* **Goal of the exercise**
Set down all of the records word for word.

Multi-frame change data
────────────────

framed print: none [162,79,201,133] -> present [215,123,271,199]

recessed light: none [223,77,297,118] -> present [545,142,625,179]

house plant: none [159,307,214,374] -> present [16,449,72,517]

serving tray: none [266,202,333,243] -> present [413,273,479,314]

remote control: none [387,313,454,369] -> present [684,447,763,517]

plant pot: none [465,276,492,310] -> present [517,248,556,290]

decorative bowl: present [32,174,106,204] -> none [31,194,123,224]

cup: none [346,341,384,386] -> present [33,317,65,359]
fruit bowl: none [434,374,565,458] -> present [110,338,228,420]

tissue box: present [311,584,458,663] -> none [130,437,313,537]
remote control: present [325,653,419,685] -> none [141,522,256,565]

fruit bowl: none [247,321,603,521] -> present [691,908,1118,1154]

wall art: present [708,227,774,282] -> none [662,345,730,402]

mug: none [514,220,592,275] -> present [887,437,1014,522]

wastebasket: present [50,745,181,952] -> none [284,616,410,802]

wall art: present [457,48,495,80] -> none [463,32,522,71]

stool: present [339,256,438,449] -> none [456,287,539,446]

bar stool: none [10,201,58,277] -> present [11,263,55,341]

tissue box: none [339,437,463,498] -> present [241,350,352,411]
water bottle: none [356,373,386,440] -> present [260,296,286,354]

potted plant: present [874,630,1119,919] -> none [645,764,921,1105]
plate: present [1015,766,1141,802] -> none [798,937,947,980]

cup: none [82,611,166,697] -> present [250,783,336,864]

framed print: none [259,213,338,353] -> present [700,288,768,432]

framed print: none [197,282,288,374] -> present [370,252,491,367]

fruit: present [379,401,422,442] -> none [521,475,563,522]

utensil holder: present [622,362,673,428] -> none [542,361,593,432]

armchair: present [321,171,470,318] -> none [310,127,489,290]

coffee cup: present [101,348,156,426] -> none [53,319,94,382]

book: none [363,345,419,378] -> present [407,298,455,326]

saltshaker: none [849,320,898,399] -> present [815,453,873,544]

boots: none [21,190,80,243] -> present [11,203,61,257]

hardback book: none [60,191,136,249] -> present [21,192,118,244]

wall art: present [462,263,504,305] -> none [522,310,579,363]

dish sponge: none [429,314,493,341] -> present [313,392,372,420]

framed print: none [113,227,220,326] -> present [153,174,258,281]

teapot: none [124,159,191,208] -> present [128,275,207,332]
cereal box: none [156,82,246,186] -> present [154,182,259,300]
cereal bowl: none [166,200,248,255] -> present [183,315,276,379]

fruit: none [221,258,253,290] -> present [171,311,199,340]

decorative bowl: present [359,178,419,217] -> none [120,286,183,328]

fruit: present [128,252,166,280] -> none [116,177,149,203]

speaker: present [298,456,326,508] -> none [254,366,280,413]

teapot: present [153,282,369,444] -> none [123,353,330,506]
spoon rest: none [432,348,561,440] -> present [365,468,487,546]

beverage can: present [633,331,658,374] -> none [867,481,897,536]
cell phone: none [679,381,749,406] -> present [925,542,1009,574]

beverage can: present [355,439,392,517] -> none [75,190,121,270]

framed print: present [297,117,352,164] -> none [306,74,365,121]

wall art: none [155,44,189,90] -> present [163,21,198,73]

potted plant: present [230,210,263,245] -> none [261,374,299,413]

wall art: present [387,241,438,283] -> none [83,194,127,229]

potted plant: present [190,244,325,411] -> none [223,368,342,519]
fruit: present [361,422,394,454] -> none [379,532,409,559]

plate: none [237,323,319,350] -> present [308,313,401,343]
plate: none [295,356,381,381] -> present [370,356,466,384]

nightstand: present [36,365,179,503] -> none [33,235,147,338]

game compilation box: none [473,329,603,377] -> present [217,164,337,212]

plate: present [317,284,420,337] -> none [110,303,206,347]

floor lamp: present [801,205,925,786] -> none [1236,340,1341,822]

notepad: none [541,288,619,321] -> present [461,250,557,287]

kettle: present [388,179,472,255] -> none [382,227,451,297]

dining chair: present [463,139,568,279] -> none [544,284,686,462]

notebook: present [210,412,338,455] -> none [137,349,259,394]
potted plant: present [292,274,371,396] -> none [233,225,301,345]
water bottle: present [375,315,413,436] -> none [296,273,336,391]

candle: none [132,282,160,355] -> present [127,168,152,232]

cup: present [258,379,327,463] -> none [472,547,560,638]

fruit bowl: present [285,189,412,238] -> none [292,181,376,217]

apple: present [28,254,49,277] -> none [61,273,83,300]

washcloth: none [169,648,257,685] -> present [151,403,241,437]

────────────────

* **Finished task**
framed print: none [162,79,201,133] -> present [215,123,271,199]

recessed light: none [223,77,297,118] -> present [545,142,625,179]

house plant: none [159,307,214,374] -> present [16,449,72,517]

serving tray: none [266,202,333,243] -> present [413,273,479,314]

remote control: none [387,313,454,369] -> present [684,447,763,517]

plant pot: none [465,276,492,310] -> present [517,248,556,290]

decorative bowl: present [32,174,106,204] -> none [31,194,123,224]

cup: none [346,341,384,386] -> present [33,317,65,359]
fruit bowl: none [434,374,565,458] -> present [110,338,228,420]

tissue box: present [311,584,458,663] -> none [130,437,313,537]
remote control: present [325,653,419,685] -> none [141,522,256,565]

fruit bowl: none [247,321,603,521] -> present [691,908,1118,1154]

wall art: present [708,227,774,282] -> none [662,345,730,402]

mug: none [514,220,592,275] -> present [887,437,1014,522]

wastebasket: present [50,745,181,952] -> none [284,616,410,802]

wall art: present [457,48,495,80] -> none [463,32,522,71]

stool: present [339,256,438,449] -> none [456,287,539,446]

bar stool: none [10,201,58,277] -> present [11,263,55,341]

tissue box: none [339,437,463,498] -> present [241,350,352,411]
water bottle: none [356,373,386,440] -> present [260,296,286,354]

potted plant: present [874,630,1119,919] -> none [645,764,921,1105]
plate: present [1015,766,1141,802] -> none [798,937,947,980]

cup: none [82,611,166,697] -> present [250,783,336,864]

framed print: none [259,213,338,353] -> present [700,288,768,432]

framed print: none [197,282,288,374] -> present [370,252,491,367]

fruit: present [379,401,422,442] -> none [521,475,563,522]

utensil holder: present [622,362,673,428] -> none [542,361,593,432]

armchair: present [321,171,470,318] -> none [310,127,489,290]

coffee cup: present [101,348,156,426] -> none [53,319,94,382]

book: none [363,345,419,378] -> present [407,298,455,326]

saltshaker: none [849,320,898,399] -> present [815,453,873,544]

boots: none [21,190,80,243] -> present [11,203,61,257]

hardback book: none [60,191,136,249] -> present [21,192,118,244]

wall art: present [462,263,504,305] -> none [522,310,579,363]

dish sponge: none [429,314,493,341] -> present [313,392,372,420]

framed print: none [113,227,220,326] -> present [153,174,258,281]

teapot: none [124,159,191,208] -> present [128,275,207,332]
cereal box: none [156,82,246,186] -> present [154,182,259,300]
cereal bowl: none [166,200,248,255] -> present [183,315,276,379]

fruit: none [221,258,253,290] -> present [171,311,199,340]

decorative bowl: present [359,178,419,217] -> none [120,286,183,328]

fruit: present [128,252,166,280] -> none [116,177,149,203]

speaker: present [298,456,326,508] -> none [254,366,280,413]

teapot: present [153,282,369,444] -> none [123,353,330,506]
spoon rest: none [432,348,561,440] -> present [365,468,487,546]

beverage can: present [633,331,658,374] -> none [867,481,897,536]
cell phone: none [679,381,749,406] -> present [925,542,1009,574]

beverage can: present [355,439,392,517] -> none [75,190,121,270]

framed print: present [297,117,352,164] -> none [306,74,365,121]

wall art: none [155,44,189,90] -> present [163,21,198,73]

potted plant: present [230,210,263,245] -> none [261,374,299,413]

wall art: present [387,241,438,283] -> none [83,194,127,229]

potted plant: present [190,244,325,411] -> none [223,368,342,519]
fruit: present [361,422,394,454] -> none [379,532,409,559]

plate: none [237,323,319,350] -> present [308,313,401,343]
plate: none [295,356,381,381] -> present [370,356,466,384]

nightstand: present [36,365,179,503] -> none [33,235,147,338]

game compilation box: none [473,329,603,377] -> present [217,164,337,212]

plate: present [317,284,420,337] -> none [110,303,206,347]

floor lamp: present [801,205,925,786] -> none [1236,340,1341,822]

notepad: none [541,288,619,321] -> present [461,250,557,287]

kettle: present [388,179,472,255] -> none [382,227,451,297]

dining chair: present [463,139,568,279] -> none [544,284,686,462]

notebook: present [210,412,338,455] -> none [137,349,259,394]
potted plant: present [292,274,371,396] -> none [233,225,301,345]
water bottle: present [375,315,413,436] -> none [296,273,336,391]

candle: none [132,282,160,355] -> present [127,168,152,232]

cup: present [258,379,327,463] -> none [472,547,560,638]

fruit bowl: present [285,189,412,238] -> none [292,181,376,217]

apple: present [28,254,49,277] -> none [61,273,83,300]

washcloth: none [169,648,257,685] -> present [151,403,241,437]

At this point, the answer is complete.